» **Pictured people or hands with joints**:
■ ■ ■ ■ ■ ■ ■
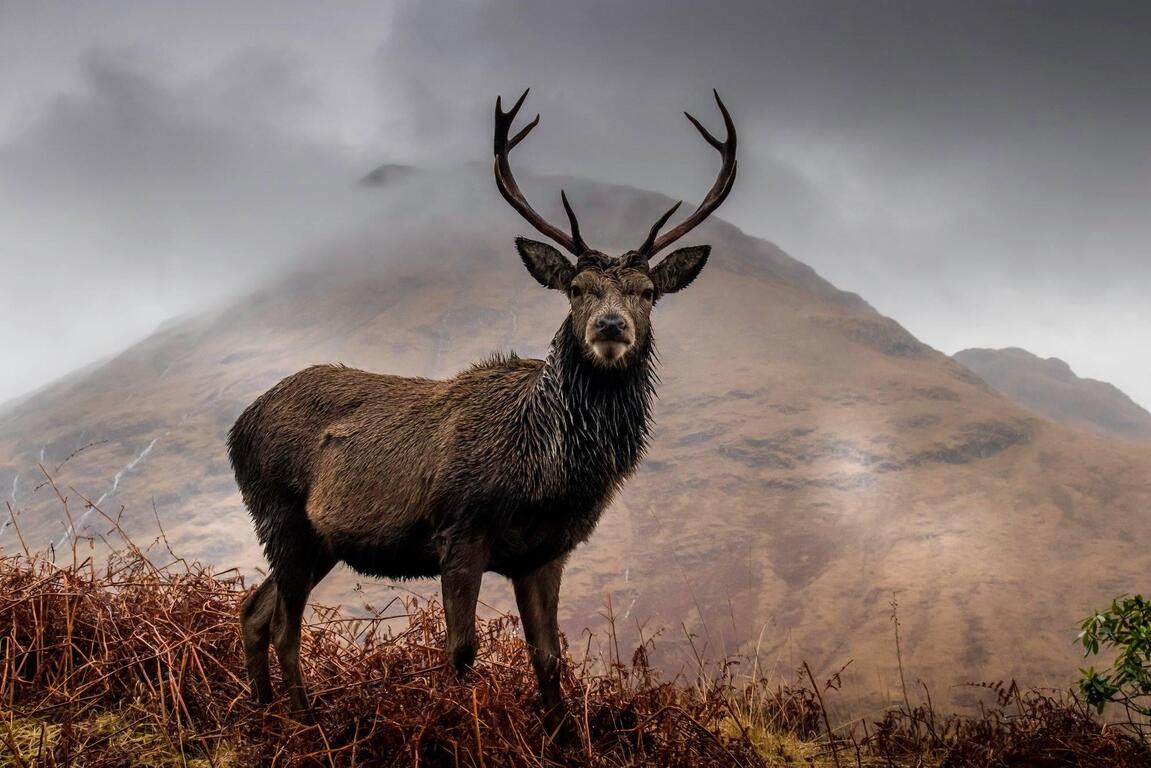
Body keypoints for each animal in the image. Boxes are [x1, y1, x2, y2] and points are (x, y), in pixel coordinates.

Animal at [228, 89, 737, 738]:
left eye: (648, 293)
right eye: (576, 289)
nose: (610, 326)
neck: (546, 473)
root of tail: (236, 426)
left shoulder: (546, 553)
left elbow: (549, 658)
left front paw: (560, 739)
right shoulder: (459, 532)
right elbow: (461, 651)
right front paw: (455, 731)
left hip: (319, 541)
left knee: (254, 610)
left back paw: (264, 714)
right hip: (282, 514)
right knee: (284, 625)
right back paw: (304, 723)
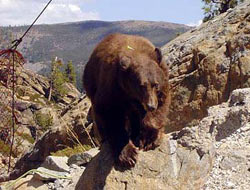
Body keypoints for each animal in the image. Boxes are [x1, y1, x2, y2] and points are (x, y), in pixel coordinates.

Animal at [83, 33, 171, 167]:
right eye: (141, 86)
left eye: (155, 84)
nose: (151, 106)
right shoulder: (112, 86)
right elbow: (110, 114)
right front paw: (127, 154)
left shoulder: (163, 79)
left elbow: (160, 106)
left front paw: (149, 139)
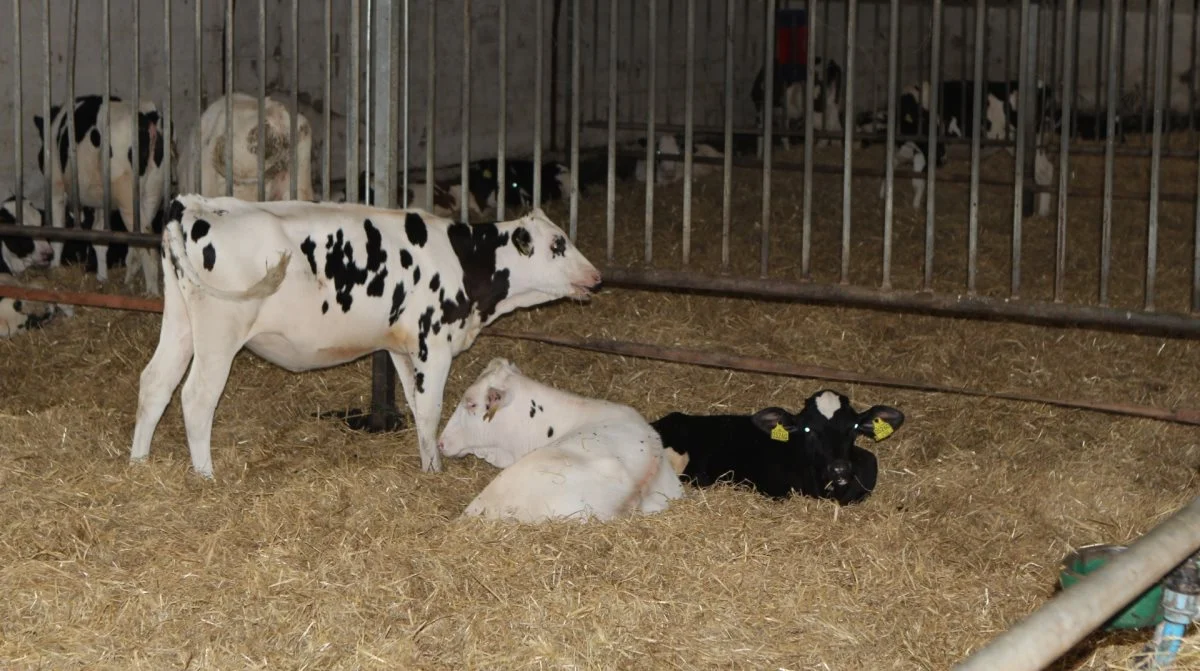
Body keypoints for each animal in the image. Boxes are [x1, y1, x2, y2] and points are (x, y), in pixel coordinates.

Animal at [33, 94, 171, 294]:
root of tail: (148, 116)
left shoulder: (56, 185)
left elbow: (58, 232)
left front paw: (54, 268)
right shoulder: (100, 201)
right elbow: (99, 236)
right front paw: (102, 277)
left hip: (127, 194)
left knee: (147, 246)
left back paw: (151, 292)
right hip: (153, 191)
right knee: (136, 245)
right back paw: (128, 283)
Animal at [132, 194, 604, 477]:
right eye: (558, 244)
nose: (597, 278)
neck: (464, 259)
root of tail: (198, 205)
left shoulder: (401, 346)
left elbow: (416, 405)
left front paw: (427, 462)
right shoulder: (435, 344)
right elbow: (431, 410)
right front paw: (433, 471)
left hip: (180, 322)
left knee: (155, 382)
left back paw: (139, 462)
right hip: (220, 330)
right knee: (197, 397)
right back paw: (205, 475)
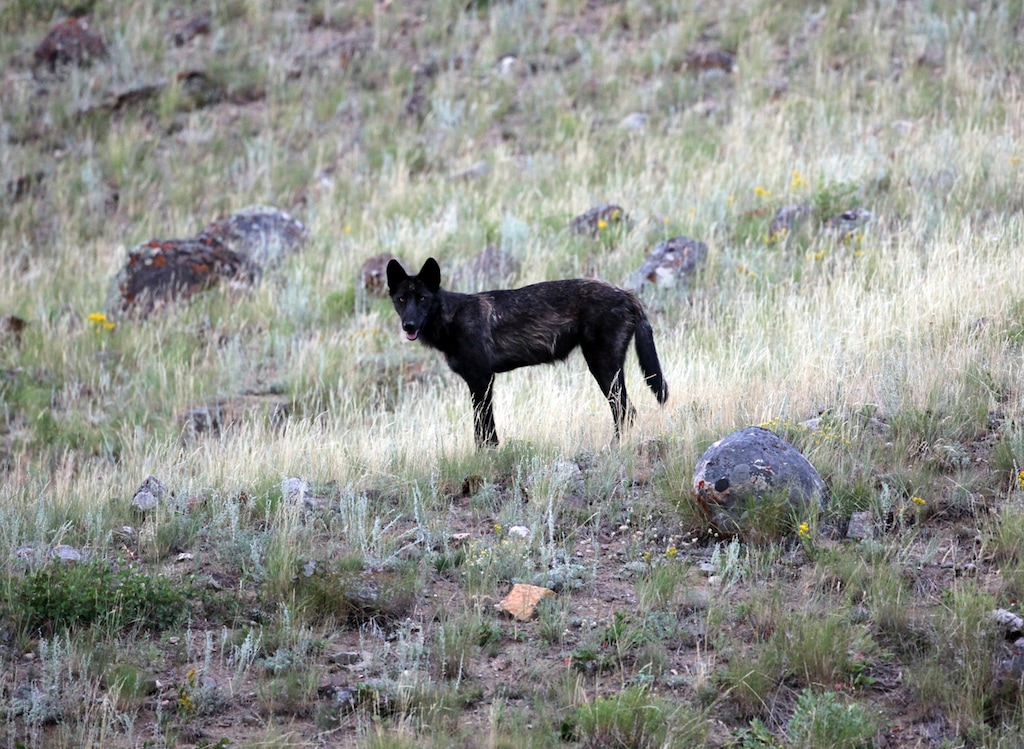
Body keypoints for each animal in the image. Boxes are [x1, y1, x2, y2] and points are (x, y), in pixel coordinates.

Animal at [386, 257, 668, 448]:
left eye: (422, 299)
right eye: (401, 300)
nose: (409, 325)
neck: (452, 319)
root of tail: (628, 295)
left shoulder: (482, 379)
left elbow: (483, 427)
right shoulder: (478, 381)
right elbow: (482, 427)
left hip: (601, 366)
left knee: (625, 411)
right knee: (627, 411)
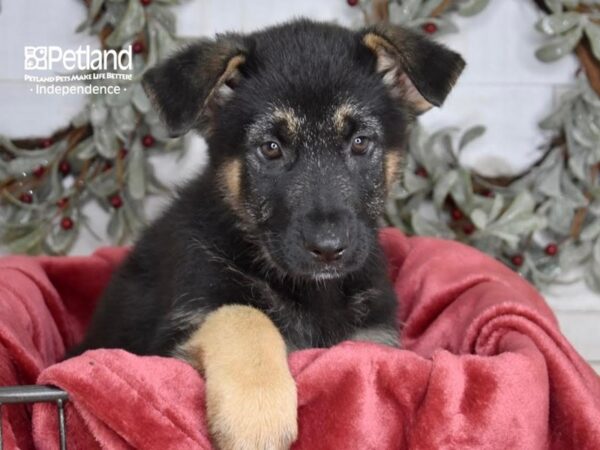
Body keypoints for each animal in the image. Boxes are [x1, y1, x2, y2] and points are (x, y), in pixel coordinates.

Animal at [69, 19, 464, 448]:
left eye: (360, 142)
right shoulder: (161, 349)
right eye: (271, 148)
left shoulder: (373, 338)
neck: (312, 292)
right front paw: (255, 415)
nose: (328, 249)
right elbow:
■ ■ ■ ■ ■ ■ ■
» **Problem description**: Write out every line above exactly as it is, leaving out the pictures.

» **Your response**:
Body keypoints for each animal in the image. Boxes are [x1, y1, x2, y2] and points are (x, y), in pixel coordinates.

Animal at [228, 89, 737, 738]:
left eye: (648, 293)
right eye: (576, 289)
nose: (610, 326)
neck: (546, 473)
root of tail: (236, 426)
left shoulder: (546, 553)
left elbow: (549, 658)
left front paw: (560, 739)
right shoulder: (459, 532)
right elbow: (461, 651)
right front paw: (455, 731)
left hip: (319, 541)
left knee: (254, 610)
left back paw: (264, 714)
right hip: (282, 514)
right knee: (284, 625)
right back paw: (304, 723)
Body keypoints for each animal in the image. Boxes are [x1, y1, x2, y2] and points are (x, y), in pixel coordinates.

Animal at [83, 33, 171, 167]:
right eye: (141, 86)
left eye: (155, 84)
nose: (151, 106)
right shoulder: (112, 86)
right elbow: (110, 114)
right front paw: (127, 154)
left shoulder: (163, 79)
left elbow: (160, 106)
left front paw: (149, 139)
Body keypoints for each animal in the image. Boxes are [x1, y1, x2, y2] and points are (x, y), in pixel coordinates.

Animal at [33, 94, 171, 294]:
root of tail: (148, 116)
left shoulder: (56, 185)
left elbow: (58, 232)
left front paw: (54, 268)
right shoulder: (100, 201)
right elbow: (99, 236)
right front paw: (102, 277)
left hip: (127, 194)
left knee: (147, 246)
left back paw: (151, 292)
right hip: (153, 191)
right knee: (136, 245)
right back paw: (128, 283)
Animal at [132, 194, 604, 477]:
right eye: (558, 244)
nose: (597, 278)
neck: (464, 259)
root of tail: (198, 205)
left shoulder: (401, 346)
left elbow: (416, 405)
left front paw: (427, 462)
right shoulder: (435, 344)
right elbow: (431, 410)
right front paw: (433, 471)
left hip: (180, 322)
left knee: (155, 382)
left back paw: (139, 462)
right hip: (220, 330)
right knee: (197, 397)
right back paw: (205, 475)
Body keypoints for each animal in the image. Boxes are [x1, y1, x2, y2] and points are (x, y), in pixel coordinates.

Animal at [386, 257, 668, 448]:
left eye: (422, 299)
right eye: (401, 300)
nose: (409, 325)
neck: (452, 319)
root of tail: (628, 295)
left shoulder: (482, 379)
left elbow: (483, 427)
right shoulder: (478, 381)
right elbow: (482, 427)
left hip: (601, 366)
left knee: (625, 411)
right knee: (627, 411)
Body keypoints for each animal in the image. Boxes are [x1, y1, x2, y2] and points are (x, y), in pixel coordinates.

Animal at [69, 19, 464, 448]:
left eye: (360, 142)
right shoulder: (161, 349)
right eye: (271, 148)
left shoulder: (373, 338)
neck: (312, 292)
right front paw: (255, 415)
nose: (328, 249)
right elbow:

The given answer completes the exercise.